*INPUT*
◇ ◇ ◇ ◇ ◇ ◇ ◇
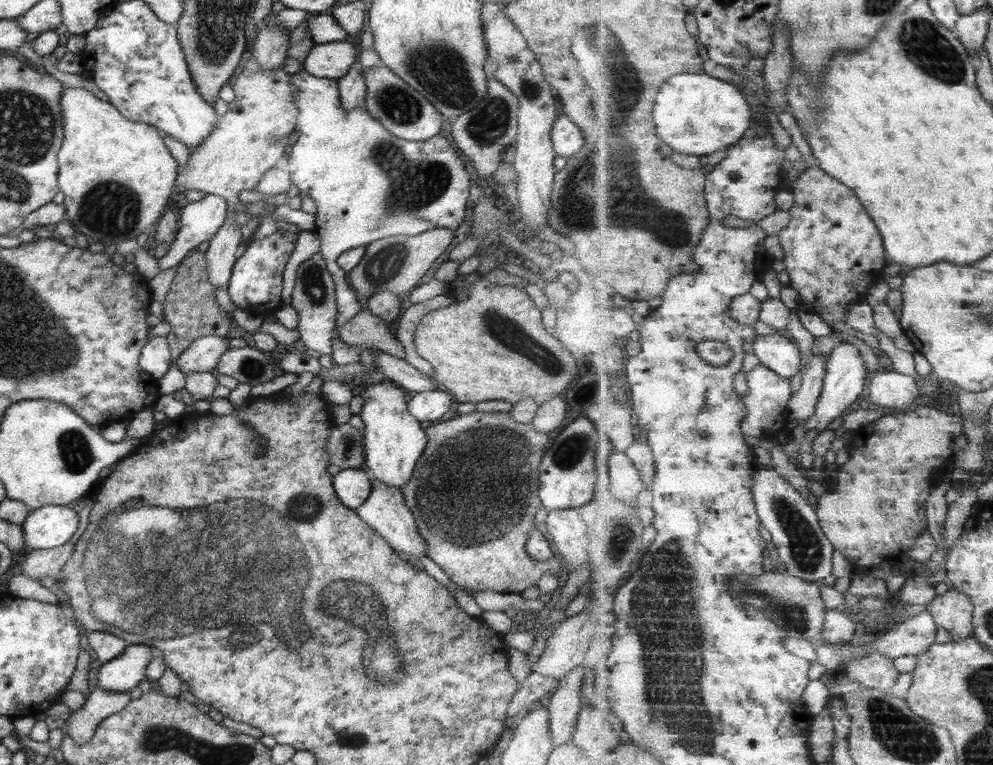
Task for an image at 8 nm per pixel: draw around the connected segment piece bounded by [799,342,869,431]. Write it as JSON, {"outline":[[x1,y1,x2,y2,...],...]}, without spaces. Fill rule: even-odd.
{"outline":[[845,342,835,347,828,357,827,372,823,382,823,393,819,402,817,402,817,412,814,416,810,416,806,422,802,423,799,429,804,428,805,431,825,431,826,428,829,428,829,424,835,418,843,416,847,408,855,405,855,400,865,390,867,376,869,376,869,371,867,371,861,351,857,350,851,342]]}

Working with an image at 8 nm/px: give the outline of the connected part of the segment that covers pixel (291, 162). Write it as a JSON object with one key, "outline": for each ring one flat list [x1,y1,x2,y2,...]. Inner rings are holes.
{"outline":[[302,67,291,76,290,83,296,88,293,102,298,115,295,136,283,167,291,184,299,190,299,196,311,197,316,204,313,233,320,240,318,253,326,262,326,269,334,282,336,324,339,326,351,320,364,307,345,280,344,270,337,266,339,254,357,246,366,247,370,242,386,236,413,236,432,228,454,231,465,218,470,176,465,171,459,152,440,135,423,142,401,140,387,132,362,106,345,112,338,99,336,80,311,76]]}

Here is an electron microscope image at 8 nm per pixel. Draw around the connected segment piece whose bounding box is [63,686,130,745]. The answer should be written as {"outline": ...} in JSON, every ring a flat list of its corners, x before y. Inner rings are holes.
{"outline":[[94,687,85,698,83,708,71,712,67,718,69,725,63,735,67,735,75,744,83,745,91,740,95,727,100,720,119,712,129,704,128,692,111,692]]}

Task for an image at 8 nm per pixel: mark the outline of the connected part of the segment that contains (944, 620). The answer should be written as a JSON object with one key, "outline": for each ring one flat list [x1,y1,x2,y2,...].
{"outline":[[955,588,937,595,927,606,939,628,952,635,953,641,971,637,974,634,974,604,970,596]]}

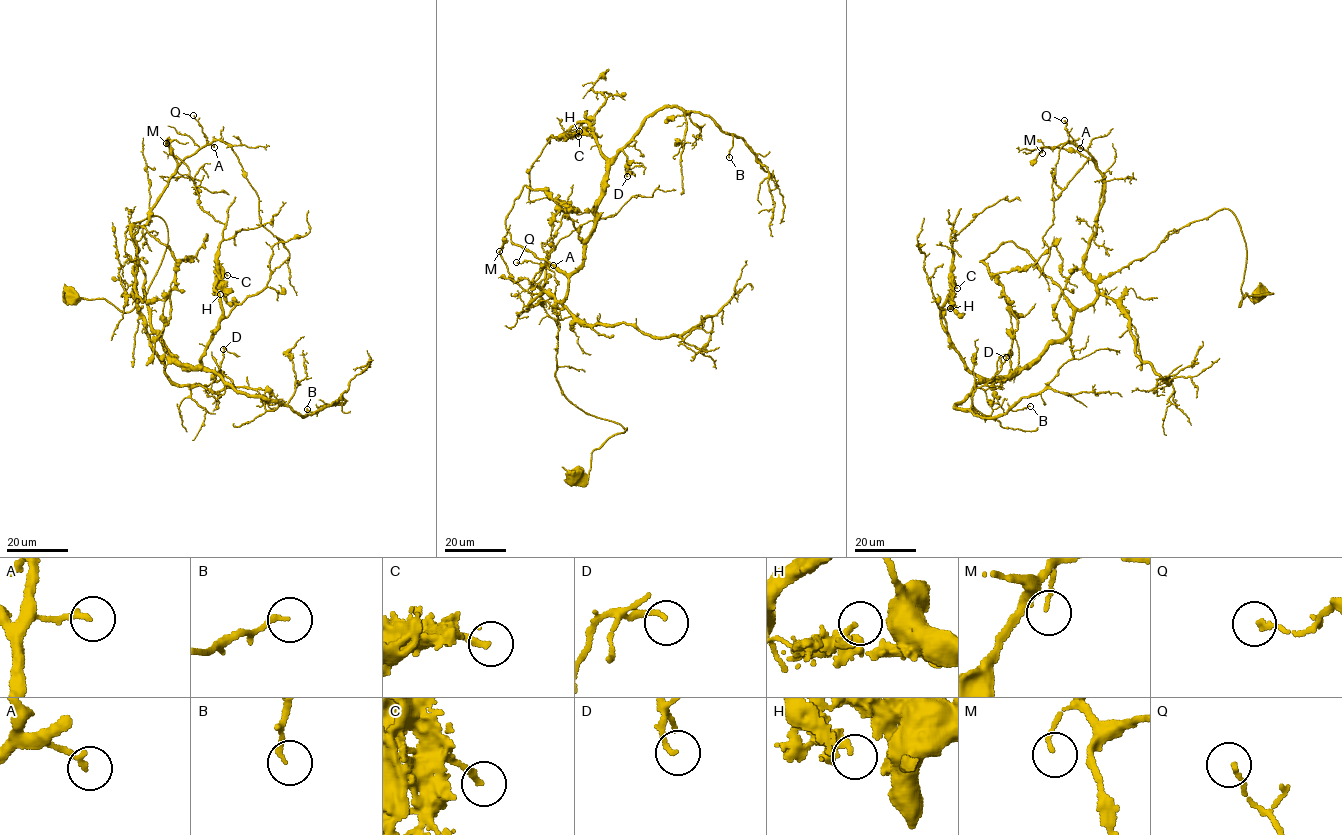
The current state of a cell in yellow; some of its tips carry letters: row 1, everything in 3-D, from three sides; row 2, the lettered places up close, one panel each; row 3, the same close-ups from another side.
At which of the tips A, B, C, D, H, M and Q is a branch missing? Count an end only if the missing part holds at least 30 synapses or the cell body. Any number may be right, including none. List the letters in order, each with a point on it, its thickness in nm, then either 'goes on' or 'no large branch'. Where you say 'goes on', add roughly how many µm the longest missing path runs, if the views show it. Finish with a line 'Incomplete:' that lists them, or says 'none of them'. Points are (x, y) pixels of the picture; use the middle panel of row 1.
A: at (553, 265); 170 nm thick; no large branch
B: at (729, 157); 150 nm thick; no large branch
C: at (578, 136); 220 nm thick; no large branch
D: at (627, 176); 140 nm thick; no large branch
H: at (579, 131); 200 nm thick; no large branch
M: at (499, 251); 100 nm thick; no large branch
Q: at (516, 262); 120 nm thick; no large branch
Incomplete: none of them

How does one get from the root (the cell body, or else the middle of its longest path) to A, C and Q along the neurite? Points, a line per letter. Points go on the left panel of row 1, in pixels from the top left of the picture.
A: (70, 297), (143, 297), (167, 227), (125, 234), (136, 272), (133, 228), (214, 147)
C: (70, 297), (130, 310), (164, 256), (160, 217), (131, 223), (125, 251), (172, 361), (193, 366), (227, 275)
Q: (70, 297), (143, 297), (167, 227), (125, 234), (136, 272), (131, 231), (207, 141), (193, 115)

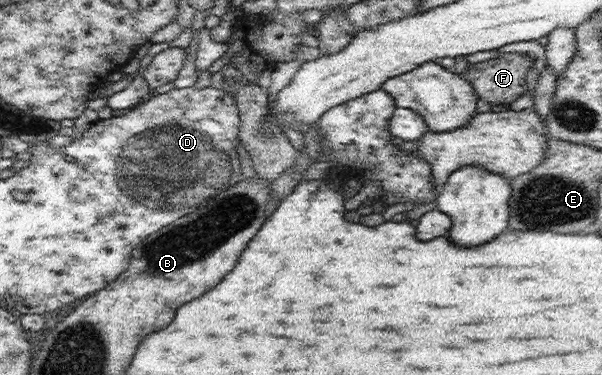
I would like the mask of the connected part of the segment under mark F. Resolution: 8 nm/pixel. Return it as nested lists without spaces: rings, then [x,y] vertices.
[[[527,52],[501,53],[500,56],[484,60],[479,63],[469,63],[468,67],[460,74],[472,83],[477,95],[490,104],[510,104],[519,95],[527,91],[526,72],[535,63],[534,57]]]

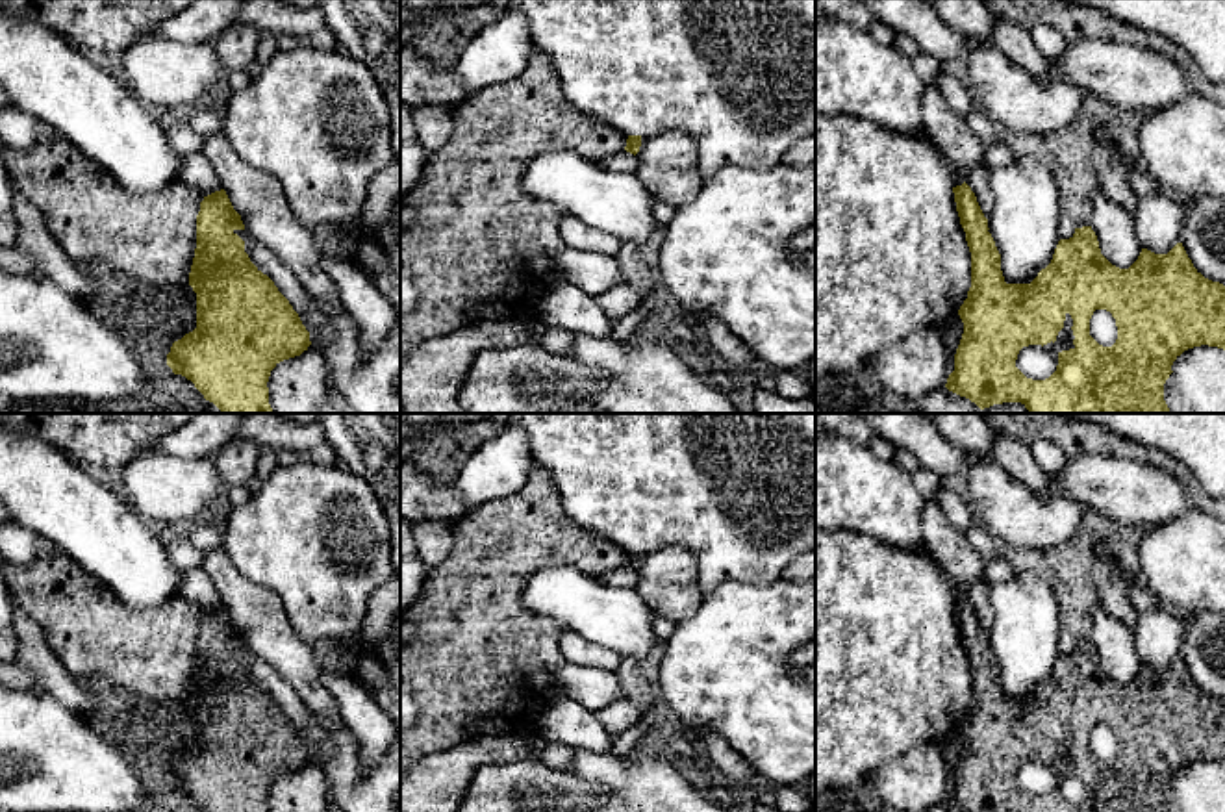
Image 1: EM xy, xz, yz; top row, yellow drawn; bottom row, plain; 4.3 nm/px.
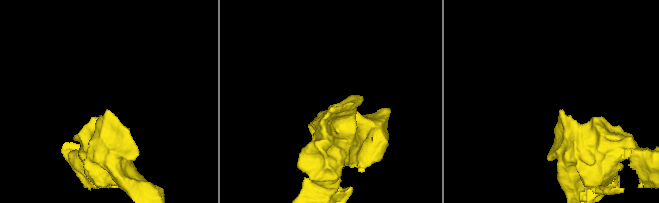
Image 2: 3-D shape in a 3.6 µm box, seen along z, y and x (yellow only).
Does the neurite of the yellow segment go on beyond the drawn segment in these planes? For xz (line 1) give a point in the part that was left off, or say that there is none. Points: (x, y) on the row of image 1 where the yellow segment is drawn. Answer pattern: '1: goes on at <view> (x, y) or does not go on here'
1: does not go on here

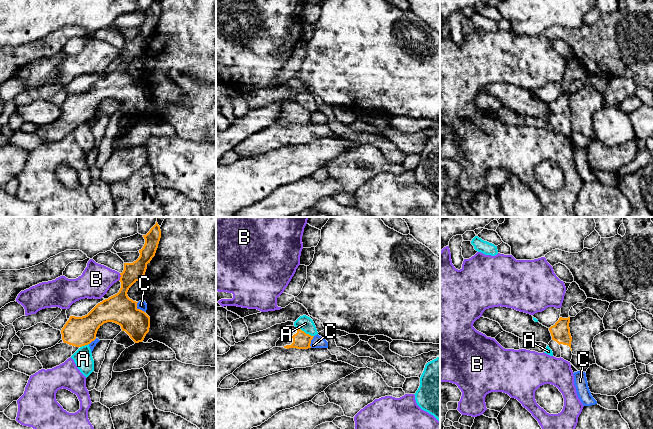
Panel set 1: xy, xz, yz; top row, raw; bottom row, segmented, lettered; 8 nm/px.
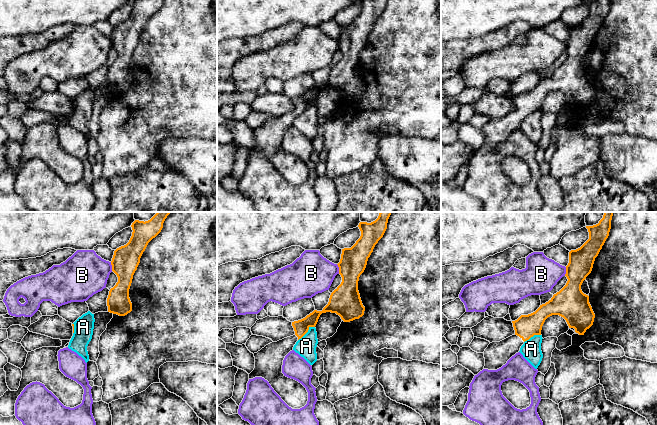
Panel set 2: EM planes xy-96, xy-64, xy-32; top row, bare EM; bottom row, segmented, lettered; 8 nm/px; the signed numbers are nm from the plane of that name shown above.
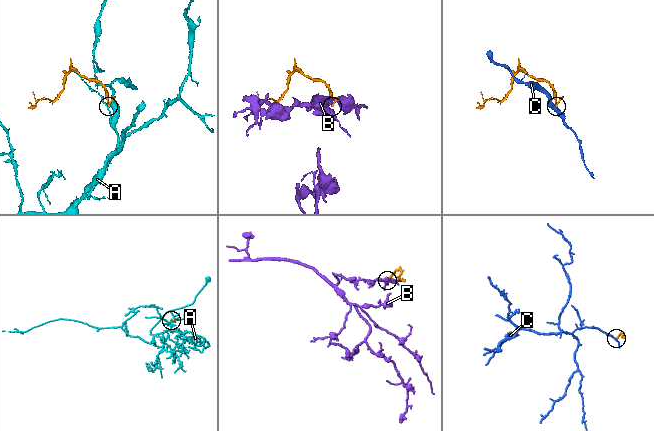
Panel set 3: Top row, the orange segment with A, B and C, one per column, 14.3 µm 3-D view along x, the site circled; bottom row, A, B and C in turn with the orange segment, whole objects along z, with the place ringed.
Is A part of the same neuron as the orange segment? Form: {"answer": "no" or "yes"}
{"answer": "no"}

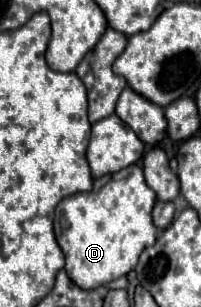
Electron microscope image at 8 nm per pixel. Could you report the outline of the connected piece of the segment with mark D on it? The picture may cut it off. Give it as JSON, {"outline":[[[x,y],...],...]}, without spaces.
{"outline":[[[140,165],[94,179],[92,191],[62,199],[56,207],[54,233],[66,257],[68,277],[82,289],[96,289],[128,275],[136,267],[140,253],[158,237],[152,223],[154,203],[156,193],[146,185]]]}

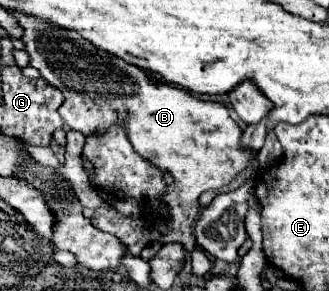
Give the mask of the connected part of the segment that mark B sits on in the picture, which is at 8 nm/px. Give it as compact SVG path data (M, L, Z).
M27 17L27 33L21 41L29 51L31 65L41 71L41 77L47 83L61 89L65 101L59 107L59 115L63 115L63 121L71 129L87 137L93 131L103 131L115 121L125 119L129 123L127 137L135 151L155 163L161 171L169 171L175 179L161 199L171 207L169 219L151 212L132 218L115 209L97 209L91 221L127 243L129 253L137 257L147 243L157 241L183 243L187 251L193 251L197 243L191 235L191 223L197 215L197 197L209 189L229 185L255 157L253 149L243 147L243 129L229 115L229 109L223 103L203 101L181 89L163 85L143 69L95 49L75 31L35 21L33 17Z

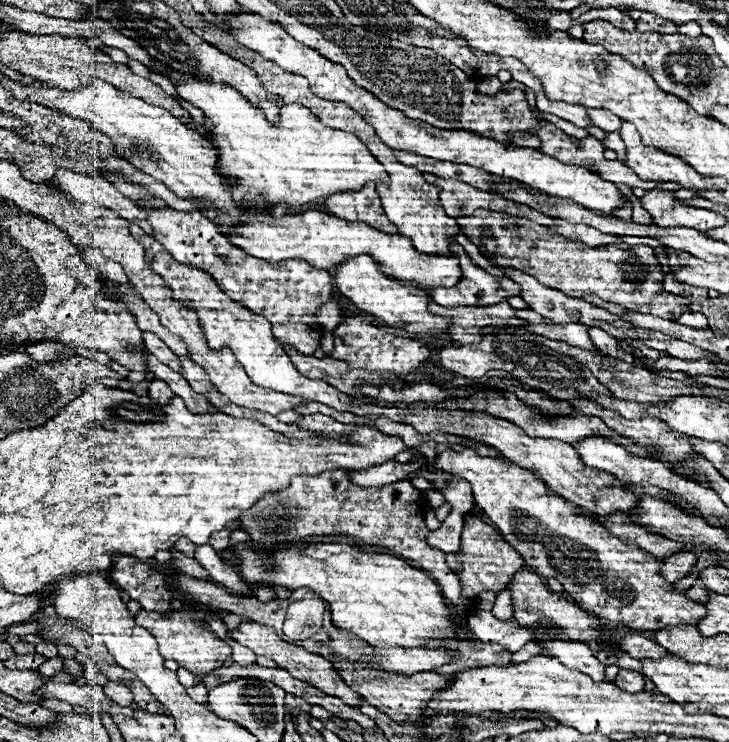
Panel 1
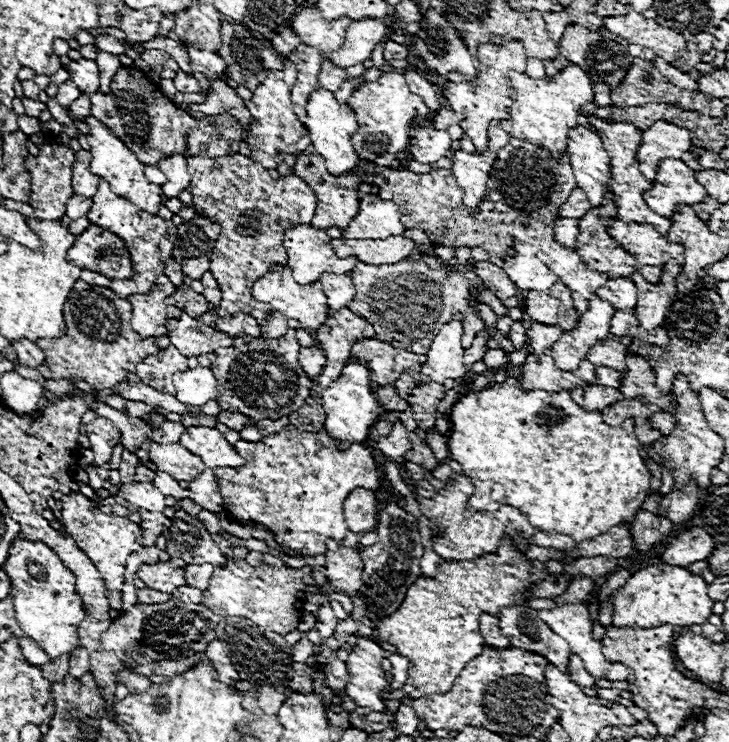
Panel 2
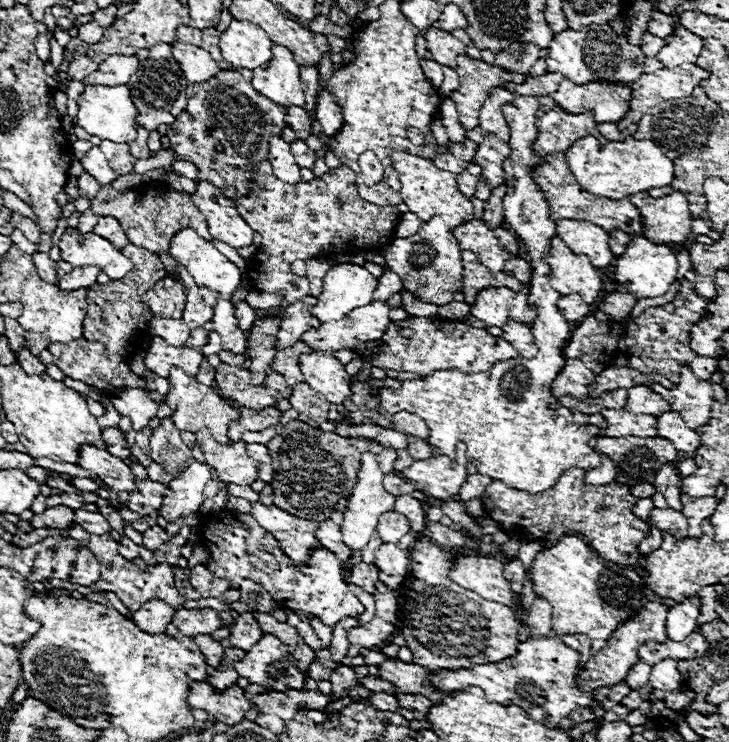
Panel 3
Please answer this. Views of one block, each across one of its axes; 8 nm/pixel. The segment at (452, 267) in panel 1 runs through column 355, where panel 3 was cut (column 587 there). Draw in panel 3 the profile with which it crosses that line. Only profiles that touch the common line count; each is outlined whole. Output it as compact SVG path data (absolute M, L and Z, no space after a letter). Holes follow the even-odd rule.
M560 220L556 234L572 248L572 252L586 254L596 268L606 268L614 260L608 246L608 234L602 228L596 228L596 224L584 220Z

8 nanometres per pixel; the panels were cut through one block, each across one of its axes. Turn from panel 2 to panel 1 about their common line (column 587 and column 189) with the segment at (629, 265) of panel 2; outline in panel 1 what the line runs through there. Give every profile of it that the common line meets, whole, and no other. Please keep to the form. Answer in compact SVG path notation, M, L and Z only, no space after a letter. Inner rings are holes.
M101 171L103 177L120 188L132 200L140 200L140 204L148 204L152 208L152 216L148 216L154 236L158 242L182 264L192 264L204 272L210 272L220 288L236 302L242 302L254 314L264 316L272 324L274 336L296 348L298 352L312 356L320 346L320 334L324 332L316 322L316 308L332 298L332 276L328 270L318 270L310 266L306 260L284 260L280 266L270 266L264 260L256 260L248 256L242 248L228 244L226 236L222 236L210 220L204 220L200 212L176 212L168 208L160 198L152 196L146 188L134 186L130 180L114 173ZM109 176L109 179L108 179ZM286 298L286 300L280 300ZM300 316L300 320L296 320Z

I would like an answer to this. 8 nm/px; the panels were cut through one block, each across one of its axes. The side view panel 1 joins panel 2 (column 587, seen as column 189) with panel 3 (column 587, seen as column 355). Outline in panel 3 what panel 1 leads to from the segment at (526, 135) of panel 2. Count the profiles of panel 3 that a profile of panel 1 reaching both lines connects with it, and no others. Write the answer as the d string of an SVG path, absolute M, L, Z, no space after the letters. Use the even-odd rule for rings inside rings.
M584 136L576 146L566 150L566 164L572 170L578 184L604 198L624 198L636 192L646 192L650 188L668 186L674 180L674 164L662 150L650 140L634 140L632 136L624 142L608 142L600 146L594 136Z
◇ ◇ ◇ ◇ ◇ ◇ ◇
*WHAT IS EXPECTED*
Look above for the line with "Does the neurite" and the line with "Panel set 3: Top"; set down those two lines and all lines between them exactly, without pictures and without anything else.

*WRITTEN ANSWER*
Does the neurite of the yellow segment go on beyond the drawn segment in these planes? For xz (line 1) give a point in the part that was left off, or say that there is none. Points: (x, y) on the row of image 1 where the yellow segment is drawn. Answer pattern: '1: goes on at <view> (x, y) or does not go on here'
1: does not go on here

Panel set 1: xy, xz, yz; top row, raw; bottom row, segmented, lettered; 8 nm/px.
Panel set 2: EM planes xy-96, xy-64, xy-32; top row, bare EM; bottom row, segmented, lettered; 8 nm/px; the signed numbers are nm from the plane of that name shown above.
Panel set 3: Top row, the orange segment with A, B and C, one per column, 14.3 µm 3-D view along x, the site circled; bottom row, A, B and C in turn with the orange segment, whole objects along z, with the place ringed.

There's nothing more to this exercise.